Ce caillou, c’est l’histoire d’une famille qui avait l’habitude de marcher, en montagne. Le défunt affectionnait tout particulièrement un sommet. Je savais qu’il y avait la volonté de disperser les cendres sur ce sommet en particulier. Marcher ensemble pour aller disperser allait être un moment partagé avec des amis. C’est alors que l’image du cairn m’est apparu. J’y voyais là l’occasion d’un acte collectif au moment de la cérémonie. Au-delà de cela, le cairn portait une valeur symbolique forte. Il est un repère pour celles et ceux qui viendraient à se perdre dans la montagne. Comme on est perdu quand quelqu’un vient à décéder. C’est ainsi que je leur ai proposé l’idée du caillou à l’entrée.
L’OBJET RITUEL
Ce chocolat mangé pendant que l’on entend le morceau que préférait cet enfant, ce caillou que l’on dépose auprès du cercueil au moment du geste d’au revoir, l’objet donne un sens à nos gestes. Il s’ancre en nous autrement que les mots. Il crée un communauté autour du défunt, il s’inscrit dans un moment partagé, collectif, celui du faire.
On construit ensemble. On se réapproprie ensemble.
Le brin de laine distribué à l’entrée a permis à chacun et chacune de nouer un souvenir qu’il partageait avec la défunte, souvenirs qu’ils sont venus nouer lors du geste d’au revoir sur le cercueil.
En donnant un objet à l’entrée se dessine une façon de traverser ce temps de cérémonie. En venant le déposer auprès du ou de la défunte pendant ou à la fin de la cérémonie, nous prenons conscience de ce passage entre ce qui a été et ce qui sera. Le fait de déposer, c’est en quelque sorte se séparer.
Comme le dit Dominique Desjeux, pour se séparer d’un objet il faut savoir créer une distance qui permette la séparation. En venant déposer les objets auprès du défunt, on crée un acte symbolique qui rend compte du chemin qu’il reste à parcourir lorsque l’on quittera cette salle, là où nous actons de la séparation.
C’est une façon de ritualiser ce moment.
L’OBJET EMPORTÉ
Et puis il y a le livre qui comme le brin de laine sont venus créer de nouveaux espaces.
Cela commence toujours un peu comme cela à la coopérative. Un jour une famille a passé notre porte, nous avons évoqué la cérémonie. Au cours de nos échanges est apparu le fait que le défunt avait une très grande bibliothèque et qu’ils ne savaient que faire de ses livres suite au décès.
Comment s’en séparer ? Je leur ai proposé d’amener ses livres lors de la cérémonie et de les disposer tout autour du cercueil. Ses livres, c’était lui. Je leur ai suggéré que chacun et chacune emporte un livre au moment de venir le saluer.
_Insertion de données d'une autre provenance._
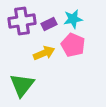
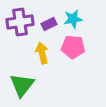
purple cross: moved 2 px left, 1 px down
pink pentagon: moved 2 px down; rotated 20 degrees counterclockwise
yellow arrow: moved 2 px left; rotated 80 degrees counterclockwise
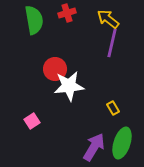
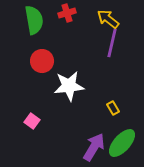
red circle: moved 13 px left, 8 px up
pink square: rotated 21 degrees counterclockwise
green ellipse: rotated 24 degrees clockwise
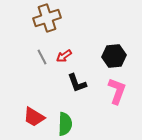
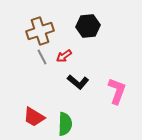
brown cross: moved 7 px left, 13 px down
black hexagon: moved 26 px left, 30 px up
black L-shape: moved 1 px right, 1 px up; rotated 30 degrees counterclockwise
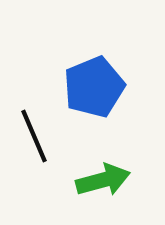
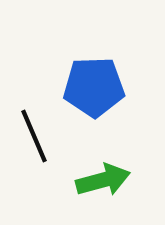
blue pentagon: rotated 20 degrees clockwise
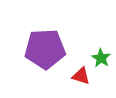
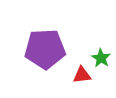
red triangle: moved 1 px right, 1 px up; rotated 24 degrees counterclockwise
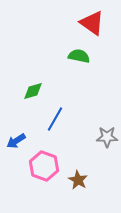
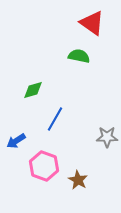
green diamond: moved 1 px up
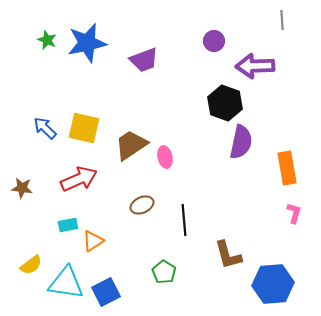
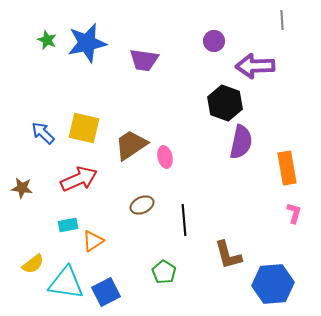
purple trapezoid: rotated 28 degrees clockwise
blue arrow: moved 2 px left, 5 px down
yellow semicircle: moved 2 px right, 1 px up
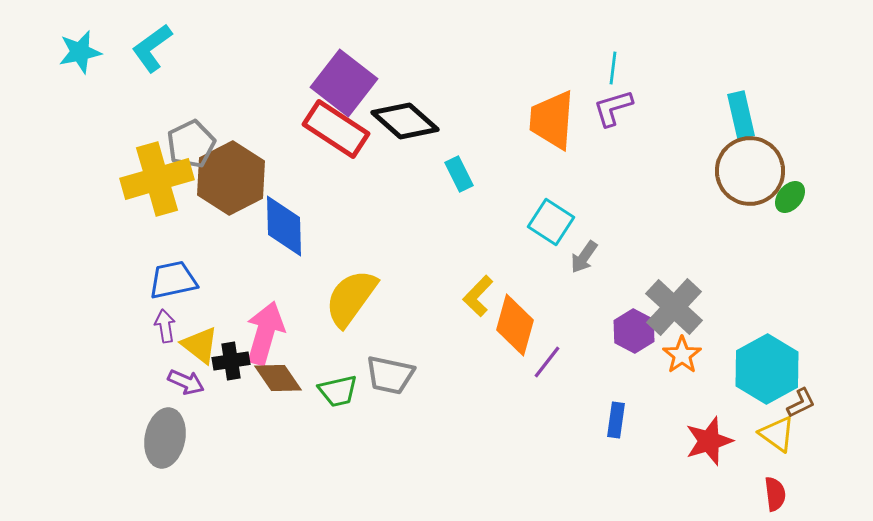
Je savais que cela allait être un peu la pagaille mais il y avait là quelque chose qui semblait avoir du sens. Parcourir une bibliothèque c’est parcourir une partie de nous-même. Le jour de la cérémonie ils sont tous repartis avec leur livre. Ils formaient une sorte de communauté du savoir, celle qu’a transmise le défunt.
Lors de la cérémonie du brin de laine autre chose est apparu le jour de la cérémonie. Ce n’était pas prévu. Les deux enfants de la défunte avaient amené bien trop de laine. Ils restaient des brins. Nous avions pris le temps d’emmener la défunte dans la petite pièce de lumière qui fait office de porte symbolique vers la crémation. La porte venait de se fermer et toute la communauté était encore dans la salle. Ils semblaient ne pas vouloir quitter la salle.
C’est alors que je leur ai suggéré de prendre un brin de laine et de le nouer à leur poignet. Il y avait là pour moi un signe ostentatoire qui faisait référence à la défunte. Un signe qu’ils allaient pouvoir conserver quelques jours, un signe dont ils allaient pouvoir se défaire à un moment donné. Ils se sont tous saisi de l’idée. Cela a été un moment d’une grande douceur, c’était presque fraternel. Il est, en effet, plus facile de nouer un brin de laine sur le poignet d’une autre personne que le sien.
Il y a l’objet que l’on dépose mais aussi l’objet que l’on emporte. Ils ne portent pas le même sens mais ils ont tous un poids. Celui de l’imaginaire qu’on lui donne. Au sein d’une cérémonie les objets peuvent avoir diverses fonctions. Ils sont des vecteurs d’émotion, je pourrai dire des catalyseurs qui lors d’une cérémonie permettent de construire de nombreux rituels.